Your assignment: Can you extract every line of text from the records below and reproduce each one character for character, in the same order?

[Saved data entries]
►

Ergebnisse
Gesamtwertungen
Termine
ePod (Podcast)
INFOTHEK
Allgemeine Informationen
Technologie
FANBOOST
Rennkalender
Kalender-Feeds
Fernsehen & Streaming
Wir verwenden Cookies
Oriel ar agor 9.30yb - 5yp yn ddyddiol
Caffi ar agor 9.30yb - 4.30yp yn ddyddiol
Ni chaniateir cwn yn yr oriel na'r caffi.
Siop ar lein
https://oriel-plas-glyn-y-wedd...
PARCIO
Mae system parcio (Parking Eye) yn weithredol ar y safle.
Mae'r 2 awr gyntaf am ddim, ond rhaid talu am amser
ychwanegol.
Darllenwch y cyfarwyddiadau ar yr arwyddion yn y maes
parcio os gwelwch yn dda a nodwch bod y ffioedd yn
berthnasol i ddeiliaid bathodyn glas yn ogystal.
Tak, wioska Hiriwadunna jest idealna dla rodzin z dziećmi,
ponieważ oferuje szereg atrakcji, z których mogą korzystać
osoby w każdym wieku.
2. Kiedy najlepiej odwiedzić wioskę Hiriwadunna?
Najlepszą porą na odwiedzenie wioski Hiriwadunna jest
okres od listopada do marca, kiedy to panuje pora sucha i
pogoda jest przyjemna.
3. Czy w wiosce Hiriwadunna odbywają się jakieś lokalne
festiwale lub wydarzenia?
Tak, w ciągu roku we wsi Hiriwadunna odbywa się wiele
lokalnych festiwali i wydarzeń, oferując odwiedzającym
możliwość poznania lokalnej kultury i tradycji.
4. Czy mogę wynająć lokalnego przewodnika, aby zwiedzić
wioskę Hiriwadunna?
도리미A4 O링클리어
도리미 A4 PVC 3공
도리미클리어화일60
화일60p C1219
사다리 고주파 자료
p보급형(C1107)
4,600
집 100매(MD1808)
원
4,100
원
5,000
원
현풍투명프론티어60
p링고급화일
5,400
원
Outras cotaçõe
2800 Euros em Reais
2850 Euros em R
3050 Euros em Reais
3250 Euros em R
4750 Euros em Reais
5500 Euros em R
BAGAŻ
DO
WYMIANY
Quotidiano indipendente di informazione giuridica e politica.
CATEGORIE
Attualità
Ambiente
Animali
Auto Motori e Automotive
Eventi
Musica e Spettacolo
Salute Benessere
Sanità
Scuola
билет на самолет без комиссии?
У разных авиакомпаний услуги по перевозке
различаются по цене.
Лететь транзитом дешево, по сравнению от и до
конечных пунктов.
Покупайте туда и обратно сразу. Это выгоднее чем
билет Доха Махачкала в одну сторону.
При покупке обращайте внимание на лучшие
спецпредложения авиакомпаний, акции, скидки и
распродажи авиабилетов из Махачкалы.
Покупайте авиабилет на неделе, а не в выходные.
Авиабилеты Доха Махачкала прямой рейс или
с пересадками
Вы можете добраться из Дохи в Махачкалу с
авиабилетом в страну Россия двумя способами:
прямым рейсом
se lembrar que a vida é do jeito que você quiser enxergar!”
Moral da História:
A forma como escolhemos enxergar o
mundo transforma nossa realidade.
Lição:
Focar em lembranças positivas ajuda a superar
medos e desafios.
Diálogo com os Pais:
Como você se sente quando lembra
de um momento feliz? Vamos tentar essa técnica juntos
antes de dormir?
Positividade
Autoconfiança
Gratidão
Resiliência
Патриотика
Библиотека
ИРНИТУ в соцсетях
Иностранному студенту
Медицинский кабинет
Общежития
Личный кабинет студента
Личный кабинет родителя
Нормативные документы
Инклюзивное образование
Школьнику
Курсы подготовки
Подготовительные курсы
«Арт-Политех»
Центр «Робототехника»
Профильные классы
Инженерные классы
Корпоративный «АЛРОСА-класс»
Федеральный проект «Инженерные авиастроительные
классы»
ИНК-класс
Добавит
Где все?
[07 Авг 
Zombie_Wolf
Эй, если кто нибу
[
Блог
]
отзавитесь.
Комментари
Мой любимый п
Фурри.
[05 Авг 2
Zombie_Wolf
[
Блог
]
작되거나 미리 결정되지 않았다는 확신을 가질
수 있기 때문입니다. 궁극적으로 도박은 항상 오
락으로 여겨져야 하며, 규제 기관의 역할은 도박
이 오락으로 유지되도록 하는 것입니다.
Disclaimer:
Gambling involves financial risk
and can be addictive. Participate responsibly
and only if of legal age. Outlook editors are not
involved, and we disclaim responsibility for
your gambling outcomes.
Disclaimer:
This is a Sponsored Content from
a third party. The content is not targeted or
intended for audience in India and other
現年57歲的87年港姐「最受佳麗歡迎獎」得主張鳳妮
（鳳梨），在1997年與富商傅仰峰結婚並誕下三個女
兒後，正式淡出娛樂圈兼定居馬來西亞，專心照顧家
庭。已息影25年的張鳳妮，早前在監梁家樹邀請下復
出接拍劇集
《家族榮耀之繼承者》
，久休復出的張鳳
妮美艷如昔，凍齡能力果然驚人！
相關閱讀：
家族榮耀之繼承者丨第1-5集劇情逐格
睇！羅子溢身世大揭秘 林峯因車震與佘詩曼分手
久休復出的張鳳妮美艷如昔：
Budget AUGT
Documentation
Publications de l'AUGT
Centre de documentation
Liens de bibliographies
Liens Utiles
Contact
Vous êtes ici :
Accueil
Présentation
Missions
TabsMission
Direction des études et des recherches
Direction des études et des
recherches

◄

Result:
Ergebnisse
Gesamtwertungen
Termine
ePod (Podcast)
INFOTHEK
Allgemeine Informationen
Technologie
FANBOOST
Rennkalender
Kalender-Feeds
Fernsehen & Streaming
Wir verwenden Cookies
Oriel ar agor 9.30yb - 5yp yn ddyddiol
Caffi ar agor 9.30yb - 4.30yp yn ddyddiol
Ni chaniateir cwn yn yr oriel na'r caffi.
Siop ar lein
https://oriel-plas-glyn-y-wedd...
PARCIO
Mae system parcio (Parking Eye) yn weithredol ar y safle.
Mae'r 2 awr gyntaf am ddim, ond rhaid talu am amser
ychwanegol.
Darllenwch y cyfarwyddiadau ar yr arwyddion yn y maes
parcio os gwelwch yn dda a nodwch bod y ffioedd yn
berthnasol i ddeiliaid bathodyn glas yn ogystal.
Tak, wioska Hiriwadunna jest idealna dla rodzin z dziećmi,
ponieważ oferuje szereg atrakcji, z których mogą korzystać
osoby w każdym wieku.
2. Kiedy najlepiej odwiedzić wioskę Hiriwadunna?
Najlepszą porą na odwiedzenie wioski Hiriwadunna jest
okres od listopada do marca, kiedy to panuje pora sucha i
pogoda jest przyjemna.
3. Czy w wiosce Hiriwadunna odbywają się jakieś lokalne
festiwale lub wydarzenia?
Tak, w ciągu roku we wsi Hiriwadunna odbywa się wiele
lokalnych festiwali i wydarzeń, oferując odwiedzającym
możliwość poznania lokalnej kultury i tradycji.
4. Czy mogę wynająć lokalnego przewodnika, aby zwiedzić
wioskę Hiriwadunna?
도리미A4 O링클리어
도리미 A4 PVC 3공
도리미클리어화일60
화일60p C1219
사다리 고주파 자료
p보급형(C1107)
4,600
집 100매(MD1808)
원
4,100
원
5,000
원
현풍투명프론티어60
p링고급화일
5,400
원
Outras cotaçõe
2800 Euros em Reais
2850 Euros em R
3050 Euros em Reais
3250 Euros em R
4750 Euros em Reais
5500 Euros em R
BAGAŻ
DO
WYMIANY
Quotidiano indipendente di informazione giuridica e politica.
CATEGORIE
Attualità
Ambiente
Animali
Auto Motori e Automotive
Eventi
Musica e Spettacolo
Salute Benessere
Sanità
Scuola
билет на самолет без комиссии?
У разных авиакомпаний услуги по перевозке
различаются по цене.
Лететь транзитом дешево, по сравнению от и до
конечных пунктов.
Покупайте туда и обратно сразу. Это выгоднее чем
билет Доха Махачкала в одну сторону.
При покупке обращайте внимание на лучшие
спецпредложения авиакомпаний, акции, скидки и
распродажи авиабилетов из Махачкалы.
Покупайте авиабилет на неделе, а не в выходные.
Авиабилеты Доха Махачкала прямой рейс или
с пересадками
Вы можете добраться из Дохи в Махачкалу с
авиабилетом в страну Россия двумя способами:
прямым рейсом
se lembrar que a vida é do jeito que você quiser enxergar!”
Moral da História:
A forma como escolhemos enxergar o
mundo transforma nossa realidade.
Lição:
Focar em lembranças positivas ajuda a superar
medos e desafios.
Diálogo com os Pais:
Como você se sente quando lembra
de um momento feliz? Vamos tentar essa técnica juntos
antes de dormir?
Positividade
Autoconfiança
Gratidão
Resiliência
Патриотика
Библиотека
ИРНИТУ в соцсетях
Иностранному студенту
Медицинский кабинет
Общежития
Личный кабинет студента
Личный кабинет родителя
Нормативные документы
Инклюзивное образование
Школьнику
Курсы подготовки
Подготовительные курсы
«Арт-Политех»
Центр «Робототехника»
Профильные классы
Инженерные классы
Корпоративный «АЛРОСА-класс»
Федеральный проект «Инженерные авиастроительные
классы»
ИНК-класс
Добавит
Где все?
[07 Авг 
Zombie_Wolf
Эй, если кто нибу
[
Блог
]
отзавитесь.
Комментари
Мой любимый п
Фурри.
[05 Авг 2
Zombie_Wolf
[
Блог
]
작되거나 미리 결정되지 않았다는 확신을 가질
수 있기 때문입니다. 궁극적으로 도박은 항상 오
락으로 여겨져야 하며, 규제 기관의 역할은 도박
이 오락으로 유지되도록 하는 것입니다.
Disclaimer:
Gambling involves financial risk
and can be addictive. Participate responsibly
and only if of legal age. Outlook editors are not
involved, and we disclaim responsibility for
your gambling outcomes.
Disclaimer:
This is a Sponsored Content from
a third party. The content is not targeted or
intended for audience in India and other
現年57歲的87年港姐「最受佳麗歡迎獎」得主張鳳妮
（鳳梨），在1997年與富商傅仰峰結婚並誕下三個女
兒後，正式淡出娛樂圈兼定居馬來西亞，專心照顧家
庭。已息影25年的張鳳妮，早前在監梁家樹邀請下復
出接拍劇集
《家族榮耀之繼承者》
，久休復出的張鳳
妮美艷如昔，凍齡能力果然驚人！
相關閱讀：
家族榮耀之繼承者丨第1-5集劇情逐格
睇！羅子溢身世大揭秘 林峯因車震與佘詩曼分手
久休復出的張鳳妮美艷如昔：
Budget AUGT
Documentation
Publications de l'AUGT
Centre de documentation
Liens de bibliographies
Liens Utiles
Contact
Vous êtes ici :
Accueil
Présentation
Missions
TabsMission
Direction des études et des recherches
Direction des études et des
recherches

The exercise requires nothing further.